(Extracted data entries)
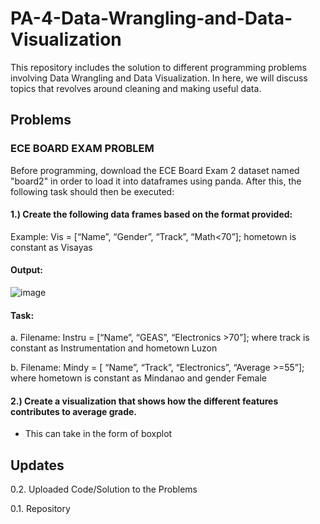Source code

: # PA-4-Data-Wrangling-and-Data-Visualization 
This repository includes the solution to different programming problems involving Data Wrangling and Data Visualization. In here, we will discuss topics that revolves around cleaning and making useful data.  

## Problems
### ECE BOARD EXAM PROBLEM
Before programming, download the ECE Board Exam 2 dataset named "board2" in order to load it into dataframes using panda. After this, the following task should then be executed:
#### 1.) Create the following data frames based on the format provided:
Example: Vis = [“Name”, “Gender”, “Track”, “Math<70”]; hometown is constant as Visayas

#### Output:

![image](https://github.com/user-attachments/assets/633cdff8-4453-4d52-85ad-8dd1df868700)

#### Task: 
a. Filename: Instru = [“Name”, “GEAS”, “Electronics >70”]; where track is constant as Instrumentation and hometown Luzon

b. Filename: Mindy = [ “Name”, “Track”, “Electronics”, “Average >=55”]; where hometown is
constant as Mindanao and gender Female

#### 2.) Create a visualization that shows how the different features contributes to average grade. 
- This can take in the form of boxplot 



## Updates
0.2. Uploaded Code/Solution to the Problems

0.1. Repository 
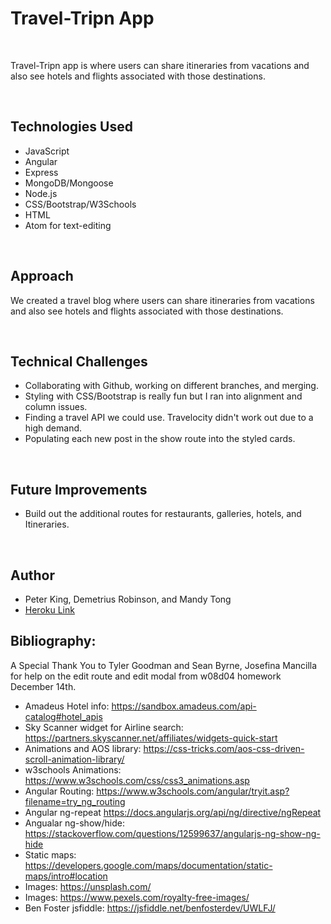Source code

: # Travel-Tripn App

<br>

Travel-Tripn app is where users can share itineraries from vacations and also see hotels and flights associated with those destinations.

<br>

## Technologies Used

- JavaScript
- Angular
- Express
- MongoDB/Mongoose
- Node.js
- CSS/Bootstrap/W3Schools
- HTML
- Atom for text-editing

<br>

## Approach

We created a travel blog where users can share itineraries from vacations and also see hotels and flights associated with those destinations.

<br>

## Technical Challenges

- Collaborating with Github, working on different branches, and merging.
- Styling with CSS/Bootstrap is really fun but I ran into alignment and column issues.
- Finding a travel API we could use. Travelocity didn't work out due to a high demand.
- Populating each new post in the show route into the styled cards.

<br>

## Future Improvements

- Build out the additional routes for restaurants, galleries, hotels, and Itineraries.


<br>

## Author

- Peter King, Demetrius Robinson, and Mandy Tong
- [Heroku Link](https://travel-tripn.herokuapp.com/)


## Bibliography:

A Special Thank You to Tyler Goodman and Sean Byrne, Josefina Mancilla for help on the edit route and edit modal from w08d04 homework December 14th.

- Amadeus Hotel info: https://sandbox.amadeus.com/api-catalog#hotel_apis
- Sky Scanner widget for Airline search: https://partners.skyscanner.net/affiliates/widgets-quick-start
- Animations and AOS library: https://css-tricks.com/aos-css-driven-scroll-animation-library/
- w3schools Animations: https://www.w3schools.com/css/css3_animations.asp
- Angular Routing: https://www.w3schools.com/angular/tryit.asp?filename=try_ng_routing
- Angular ng-repeat https://docs.angularjs.org/api/ng/directive/ngRepeat
- Angualar ng-show/hide: https://stackoverflow.com/questions/12599637/angularjs-ng-show-ng-hide
- Static maps: https://developers.google.com/maps/documentation/static-maps/intro#location
- Images: https://unsplash.com/
- Images: https://www.pexels.com/royalty-free-images/
- Ben Foster jsfiddle: https://jsfiddle.net/benfosterdev/UWLFJ/

<br>
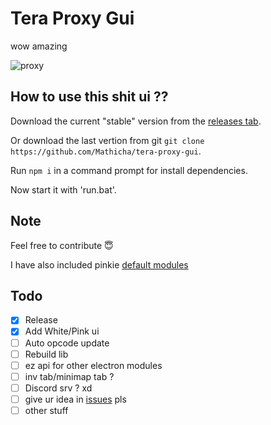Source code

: # Tera Proxy Gui
wow amazing

![proxy](https://i.imgur.com/f3UX2jY.png)

## How to use this shit ui ??
Download the current "stable" version from the [releases tab](https://github.com/Mathicha/tera-proxy-gui/releases).

Or download the last vertion from git `git clone https://github.com/Mathicha/tera-proxy-gui`.

Run `npm i` in a command prompt for install dependencies.

Now start it with 'run.bat'.

## Note
Feel free to contribute 😇

I have also included pinkie [default modules](https://github.com/pinkipi/tera-proxy/tree/master/bin/node_modules)

## Todo
- [x] Release
- [x] Add White/Pink ui
- [ ] Auto opcode update
- [ ] Rebuild lib
- [ ] ez api for other electron modules
- [ ] inv tab/minimap tab ?
- [ ] Discord srv ? xd
- [ ] give ur idea in [issues](https://github.com/Mathicha/tera-proxy-gui/issues) pls
- [ ] other stuff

■ **Work order**: Up to and including the line that contains "### ECE BOARD EXAM PROBLEM", print the records above exactly from their first line, without any pictures.

■ **Response area**:
Source code

: # PA-4-Data-Wrangling-and-Data-Visualization 
This repository includes the solution to different programming problems involving Data Wrangling and Data Visualization. In here, we will discuss topics that revolves around cleaning and making useful data.  

## Problems
### ECE BOARD EXAM PROBLEM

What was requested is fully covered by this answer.